Se terminó el año terrible, de contradicciones y de pruebas; se terminó como si no hubiera acabado y el encierro en que nos hemos visto de nuevo da un aire de irrealidad porque estamos demasiado preocupados en no enfermar, no contagiar y, como se va pudiendo, seguir llevando el pan a la mesa; estas semanas y meses nos han obligado a reflexionar, a reencontrarnos con nuestro carácter y nuestra identidad. Entendimos que hay un enfrentamiento entre la ley y la vida cotidiana, aquel abigarrado conjunto de leyes, decretos, reglamentos que han invadido todas las actividades de los ciudadanos, sometiéndolos y creando el vestuario más democrático con que el autoritarismo puede disfrazarse, que nos mantiene en una tensión permanente entre la obediencia a la ley, que deseamos sin pasión ni convencimiento y la necesidad de violar el orden para sobrevivir en el mundo real, sobre todo porque no vemos el ejemplo en nuestras élites políticas, económicas ni en la muy alta burocracia; descubrimos que lo necesario es recuperar la salud quebrantada, la física y la espiritual, añoramos pocas reglas, sencillas y contundentes; que sean, si no indulgentes, al menos sí comprensivas de la realidad y de la condición humana e histórica que estamos viviendo, pero que en su aplicación sean implacables para todos.

Necesitamos saber si de la muerte y del dolor todavía podemos construir una sociedad armónica, porque la hemos pagado al precio de la destrucción, la enfermedad y el crimen, en éste y en gobiernos anteriores; nos enfrentamos al uso extensivo de la tecnología, presente siempre, en todo momento y en toda actividad, que logró incorporarse a la vida de manera que ya no puede percibirse, pues pareció romper, al fin, la disyuntiva entre libertad y control, cuando todos estamos sometidos a una vigilancia tan plena como sutil que casi no puede sentirse; sin embargo, la sociedad sigue resistiendo y nos organizamos y hacemos lo que podemos, mantenemos viva la vida cultural, las redes rebosan de sus ofertas y de sus esfuerzos, lo mismo en el campo y lo mismo en la educación, porque nos está costando tanto trabajo confiar en la autoridad porque vivimos en un país fatigado que apenas da la apariencia de un orden que todos necesitamos.

Esperábamos una redefinición del gobierno, de la vida política, la seguimos esperando; es cierto que aspirábamos a un Estado en el que el gobierno fuera algo más que un administrador, un capataz apenas, pero no un padre que no ha logrado aún cumplir el más elemental de sus deberes, el de protegernos; sin embargo, esto que percibimos en la tierra y en el idioma, en la tradición y en la identidad, es aquello que sí puede exigir cualquier sacrificio y no los partidos que ya comenzaron a tirarse piedras, no para ofrecer, sino para señalar cuál de ellos nos ha hecho más daño.
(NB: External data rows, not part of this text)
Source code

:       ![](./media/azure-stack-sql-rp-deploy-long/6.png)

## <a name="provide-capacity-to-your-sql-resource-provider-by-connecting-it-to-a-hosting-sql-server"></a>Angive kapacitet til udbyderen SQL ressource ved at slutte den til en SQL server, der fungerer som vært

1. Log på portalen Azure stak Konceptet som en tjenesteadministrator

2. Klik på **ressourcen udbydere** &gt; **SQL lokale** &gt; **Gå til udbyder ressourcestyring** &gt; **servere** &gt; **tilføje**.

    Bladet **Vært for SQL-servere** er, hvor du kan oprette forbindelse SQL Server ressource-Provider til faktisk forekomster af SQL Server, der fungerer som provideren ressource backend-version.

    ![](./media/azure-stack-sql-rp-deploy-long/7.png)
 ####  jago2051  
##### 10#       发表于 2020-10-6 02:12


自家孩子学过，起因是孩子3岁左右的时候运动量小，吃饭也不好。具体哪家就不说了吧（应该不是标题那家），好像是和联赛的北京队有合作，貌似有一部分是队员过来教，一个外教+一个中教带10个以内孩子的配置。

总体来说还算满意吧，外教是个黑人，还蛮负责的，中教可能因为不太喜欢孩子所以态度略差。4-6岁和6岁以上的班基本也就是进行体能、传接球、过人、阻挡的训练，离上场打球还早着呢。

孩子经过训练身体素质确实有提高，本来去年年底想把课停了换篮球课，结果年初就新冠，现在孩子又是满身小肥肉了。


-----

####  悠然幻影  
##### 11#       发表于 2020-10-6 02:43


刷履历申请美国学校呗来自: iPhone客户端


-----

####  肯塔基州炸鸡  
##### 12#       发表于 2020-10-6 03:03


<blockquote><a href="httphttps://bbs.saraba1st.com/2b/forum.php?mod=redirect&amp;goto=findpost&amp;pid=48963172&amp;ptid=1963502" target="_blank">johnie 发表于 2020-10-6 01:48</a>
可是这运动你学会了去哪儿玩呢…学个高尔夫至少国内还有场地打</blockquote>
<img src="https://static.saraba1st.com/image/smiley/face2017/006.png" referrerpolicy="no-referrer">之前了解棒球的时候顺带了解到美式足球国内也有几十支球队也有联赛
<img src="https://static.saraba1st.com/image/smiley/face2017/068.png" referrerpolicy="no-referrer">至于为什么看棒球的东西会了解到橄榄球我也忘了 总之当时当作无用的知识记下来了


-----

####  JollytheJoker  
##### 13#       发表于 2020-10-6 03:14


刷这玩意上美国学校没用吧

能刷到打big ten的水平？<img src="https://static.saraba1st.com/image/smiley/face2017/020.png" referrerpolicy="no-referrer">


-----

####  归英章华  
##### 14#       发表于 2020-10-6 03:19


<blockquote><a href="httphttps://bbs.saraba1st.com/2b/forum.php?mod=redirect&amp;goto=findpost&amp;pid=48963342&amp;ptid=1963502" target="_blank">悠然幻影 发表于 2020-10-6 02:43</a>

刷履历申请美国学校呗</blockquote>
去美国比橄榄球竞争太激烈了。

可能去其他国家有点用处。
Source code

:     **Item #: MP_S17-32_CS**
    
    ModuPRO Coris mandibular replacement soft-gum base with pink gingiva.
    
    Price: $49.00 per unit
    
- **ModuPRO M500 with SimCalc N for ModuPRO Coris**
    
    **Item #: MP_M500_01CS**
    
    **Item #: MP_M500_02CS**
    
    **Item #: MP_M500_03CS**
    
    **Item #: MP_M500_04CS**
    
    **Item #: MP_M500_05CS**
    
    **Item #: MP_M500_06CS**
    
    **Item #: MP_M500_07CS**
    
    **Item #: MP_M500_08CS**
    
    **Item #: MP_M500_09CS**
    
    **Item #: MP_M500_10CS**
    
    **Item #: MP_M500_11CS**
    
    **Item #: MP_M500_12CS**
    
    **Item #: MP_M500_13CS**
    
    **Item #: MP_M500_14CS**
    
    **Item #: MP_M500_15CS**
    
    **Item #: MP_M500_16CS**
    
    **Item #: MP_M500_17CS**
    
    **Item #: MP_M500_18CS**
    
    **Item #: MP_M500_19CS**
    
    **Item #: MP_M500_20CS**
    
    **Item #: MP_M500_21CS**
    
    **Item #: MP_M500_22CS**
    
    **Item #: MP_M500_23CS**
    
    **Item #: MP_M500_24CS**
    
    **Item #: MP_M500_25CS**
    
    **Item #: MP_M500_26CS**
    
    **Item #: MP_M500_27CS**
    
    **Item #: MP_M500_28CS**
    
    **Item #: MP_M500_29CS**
Caemos en cuenta de que el control político en el México anterior a la pandemia se ha debido, en parte, a su confusión frecuente y no pocas veces deliberada entre igualdad y justicia, donde la primera es siempre postergada en aras de alcanzar la segunda, que, por su parte, nunca llega y en esa doble falsa búsqueda se construyen las más camaleónicas ideologías; su poca duración y su sucesión, a veces disparatada, ha generado un núcleo duro en la mexicanidad que poco o nada podía tener que ver con gobiernos o proyectos de Estado, sino que se ha gestado durante siglos como una especie de resistencia frente a un entorno físico, geográfico y político que se empecinaba en mostrarse adverso. Es a esa capacidad de resistir y permanecer a la que confío que el año que comienza nos abra las puertas de la paz, la esperanza y, de nuevo, la alegría.

Yo no sé si las alianzas de partidos se lo estén tomando en serio, si de verdad creen que descubrir quién de ellos ha resultado la peor opción presente o pasada es la menos mala para nuestro futuro y es que en la pandemia todos leímos un poco más y no sólo textos, sino el mundo, y nos hemos dado cuenta de que la historia que nos van contando los actores políticos sólo ha logrado que los ciudadanos nos busquemos unos a otros, que nos abracemos a la distancia y vayamos contándonos una narrativa que los políticos no quieren o no alcanzan a entender.